Now I have a workaround, using two signals:

    finished = PySide.QtCore.Signal((),(object,))

and:

    def calc(self):
        ... # calculation of the result
        if result is None:
            self.finished.emit()
        else:
            self.finished[object].emit(result)

This solution works but it is complicated because it requires the consumer objects to link the signal twice. Either to two slots or to one slot with one default argument equal to None.

class Consumer(QObject):
    def __init__(self, calculator):
        ...
        calculator.finished.connect(self.consume)
        calculator.finished[object].connect(self.consume)

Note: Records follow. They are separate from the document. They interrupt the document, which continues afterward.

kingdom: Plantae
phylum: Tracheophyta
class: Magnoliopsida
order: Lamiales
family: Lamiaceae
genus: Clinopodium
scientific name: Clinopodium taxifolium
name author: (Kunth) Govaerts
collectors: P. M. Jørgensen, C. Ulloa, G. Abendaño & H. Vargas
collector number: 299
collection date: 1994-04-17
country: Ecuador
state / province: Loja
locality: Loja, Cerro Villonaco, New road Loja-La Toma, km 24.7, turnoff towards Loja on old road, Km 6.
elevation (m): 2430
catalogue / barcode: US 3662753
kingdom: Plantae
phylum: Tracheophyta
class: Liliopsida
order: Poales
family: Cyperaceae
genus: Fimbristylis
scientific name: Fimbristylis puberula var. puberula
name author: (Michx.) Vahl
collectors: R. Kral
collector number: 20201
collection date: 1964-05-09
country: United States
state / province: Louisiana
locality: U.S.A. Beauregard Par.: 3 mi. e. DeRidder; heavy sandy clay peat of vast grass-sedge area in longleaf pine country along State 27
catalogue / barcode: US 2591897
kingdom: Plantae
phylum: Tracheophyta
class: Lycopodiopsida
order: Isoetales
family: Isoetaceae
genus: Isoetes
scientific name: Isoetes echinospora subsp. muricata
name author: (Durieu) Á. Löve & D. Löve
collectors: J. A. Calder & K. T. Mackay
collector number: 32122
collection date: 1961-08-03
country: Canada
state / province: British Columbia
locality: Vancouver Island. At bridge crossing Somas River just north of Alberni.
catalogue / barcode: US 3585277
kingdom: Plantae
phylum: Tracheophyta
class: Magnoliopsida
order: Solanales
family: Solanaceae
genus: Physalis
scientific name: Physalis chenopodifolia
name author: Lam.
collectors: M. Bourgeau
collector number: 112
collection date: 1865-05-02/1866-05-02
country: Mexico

    def consume(self, result=None):  # do something with the result
        ...

This is complicated and prone to errors when creating many different consumer classes. I think this problem is the same with PyQt, with the difference that alternative signals are defined using lists [], [object] rather than tuples (),(object,).

My question is: is there any simple solution to this problem? Ideally with just one signal?

Was it helpful?

Solution

As an aside, this bug still exists in PySide where it segfaults on the transmission of a None signal as of version 1.2.1 (has existed since 1.1.0). There is a bug report at:

https://bugreports.qt-project.org/browse/PYSIDE-17

Obviously V.K.'s solution of encapsulating the None within a separate class still works, as does choosing another type to transmit instead (I switched my None to float('nan')). I just wanted to update this as I ran into the same issue and found this, and later the bug report explaining the segfault.

OTHER TIPS

Just after posting my problem I found an answer. So I appologize for answering my own question - I know it is not how it should be on StackOverflow. I created a class named ResultHolder which encapsulates the real result (result is a member variable of this class). Then I am transmitting instances of this ResultHolder class. The rest of the solution is then just straightforward.